:: Text under study ::
A Second Self - Project Quilting

"A Second Self," 20" x 20", made for Project Quilting, Focus Through the Prism, Challenge 2: Friendship Star, June 2015 in Yellow Springs, Ohio

This is my second entry in the Project Quilting "Focus Through the Prism" challenge. To play along you need to purchase a ROYGBIV hand-dyed bundle of fabric from Cherrywood Fabrics and then at the beginning of the month a traditional quilting block is selected. Participants get to chose which of the seven focus fabrics they want to emphasize for the month, but other fabrics can be added.

All quilts will be made 20" x 20" with the intention of displaying them together in the future.

June's block is "Friendship Star."

I like to work in series. This hasn't really been possible with Project Quilting thus far because it helps to know what's coming up when you start the first project. But since the "Focus Through the Prism" quilts were already all going to be the same size and use the same fabrics, I thought this would be a good opportunity to create a Project Quilting series and have all of my quilts (hopefully seven when I'm finished) look like they belong together.
:::
[Aim of the exercise]: Rewrite the quilt challenge text from "A Second Self - Project" to "in the future.", putting "week" in place of "month".
:: Supplied data ::
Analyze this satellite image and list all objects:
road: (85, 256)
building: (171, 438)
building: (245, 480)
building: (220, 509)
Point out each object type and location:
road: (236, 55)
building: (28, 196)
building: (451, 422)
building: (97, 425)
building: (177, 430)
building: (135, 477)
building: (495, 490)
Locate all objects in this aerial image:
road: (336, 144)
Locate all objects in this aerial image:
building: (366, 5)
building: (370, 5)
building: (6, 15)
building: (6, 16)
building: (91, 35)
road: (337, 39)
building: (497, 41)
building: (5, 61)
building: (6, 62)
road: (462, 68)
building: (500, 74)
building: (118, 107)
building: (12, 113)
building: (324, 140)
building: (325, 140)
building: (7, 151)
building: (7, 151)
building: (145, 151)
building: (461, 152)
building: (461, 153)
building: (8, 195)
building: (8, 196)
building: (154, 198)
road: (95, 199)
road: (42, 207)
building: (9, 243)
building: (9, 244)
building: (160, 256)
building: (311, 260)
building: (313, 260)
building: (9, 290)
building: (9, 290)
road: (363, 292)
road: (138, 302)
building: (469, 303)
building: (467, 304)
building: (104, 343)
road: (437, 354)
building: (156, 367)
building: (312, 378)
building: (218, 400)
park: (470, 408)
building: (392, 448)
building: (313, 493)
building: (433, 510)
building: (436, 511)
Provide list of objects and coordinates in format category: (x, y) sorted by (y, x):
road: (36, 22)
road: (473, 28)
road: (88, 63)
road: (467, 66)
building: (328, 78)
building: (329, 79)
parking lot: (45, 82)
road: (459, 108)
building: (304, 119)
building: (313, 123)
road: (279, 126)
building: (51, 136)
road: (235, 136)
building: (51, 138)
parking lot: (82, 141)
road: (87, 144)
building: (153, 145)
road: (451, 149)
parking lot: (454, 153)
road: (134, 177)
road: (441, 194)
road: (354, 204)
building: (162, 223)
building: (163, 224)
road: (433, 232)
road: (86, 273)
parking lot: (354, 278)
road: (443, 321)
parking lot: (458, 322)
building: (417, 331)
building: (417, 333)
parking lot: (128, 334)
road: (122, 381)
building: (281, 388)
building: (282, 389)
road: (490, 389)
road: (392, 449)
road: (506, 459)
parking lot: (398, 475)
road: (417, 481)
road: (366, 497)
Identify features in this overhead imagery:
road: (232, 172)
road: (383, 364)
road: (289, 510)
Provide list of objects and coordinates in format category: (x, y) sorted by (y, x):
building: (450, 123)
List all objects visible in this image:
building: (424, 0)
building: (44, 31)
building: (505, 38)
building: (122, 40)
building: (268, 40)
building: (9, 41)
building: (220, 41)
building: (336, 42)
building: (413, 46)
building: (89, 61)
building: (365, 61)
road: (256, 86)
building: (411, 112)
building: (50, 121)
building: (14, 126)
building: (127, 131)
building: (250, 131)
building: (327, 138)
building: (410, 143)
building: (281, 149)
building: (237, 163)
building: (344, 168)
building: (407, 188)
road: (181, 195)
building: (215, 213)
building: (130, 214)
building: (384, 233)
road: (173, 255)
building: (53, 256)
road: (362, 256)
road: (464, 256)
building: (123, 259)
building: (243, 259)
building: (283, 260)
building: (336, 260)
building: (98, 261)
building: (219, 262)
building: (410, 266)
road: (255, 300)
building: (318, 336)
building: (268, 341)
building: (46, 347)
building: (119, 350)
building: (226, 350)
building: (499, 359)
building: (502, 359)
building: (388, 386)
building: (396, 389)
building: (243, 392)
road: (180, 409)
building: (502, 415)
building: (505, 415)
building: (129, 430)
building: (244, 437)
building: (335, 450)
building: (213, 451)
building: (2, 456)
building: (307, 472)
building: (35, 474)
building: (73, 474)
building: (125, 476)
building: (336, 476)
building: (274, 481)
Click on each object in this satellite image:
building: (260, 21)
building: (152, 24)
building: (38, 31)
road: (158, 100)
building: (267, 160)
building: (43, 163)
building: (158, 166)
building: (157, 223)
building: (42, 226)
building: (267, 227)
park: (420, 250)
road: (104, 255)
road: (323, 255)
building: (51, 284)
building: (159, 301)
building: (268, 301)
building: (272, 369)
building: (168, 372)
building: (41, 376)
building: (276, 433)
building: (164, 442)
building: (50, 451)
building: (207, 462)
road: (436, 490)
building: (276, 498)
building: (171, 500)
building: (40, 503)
:::
[Reply to the task]:
A Second Self - Project Quilting

"A Second Self," 20" x 20", made for Project Quilting, Focus Through the Prism, Challenge 2: Friendship Star, June 2015 in Yellow Springs, Ohio

This is my second entry in the Project Quilting "Focus Through the Prism" challenge. To play along you need to purchase a ROYGBIV hand-dyed bundle of fabric from Cherrywood Fabrics and then at the beginning of the week a traditional quilting block is selected. Participants get to chose which of the seven focus fabrics they want to emphasize for the week, but other fabrics can be added.

All quilts will be made 20" x 20" with the intention of displaying them together in the future.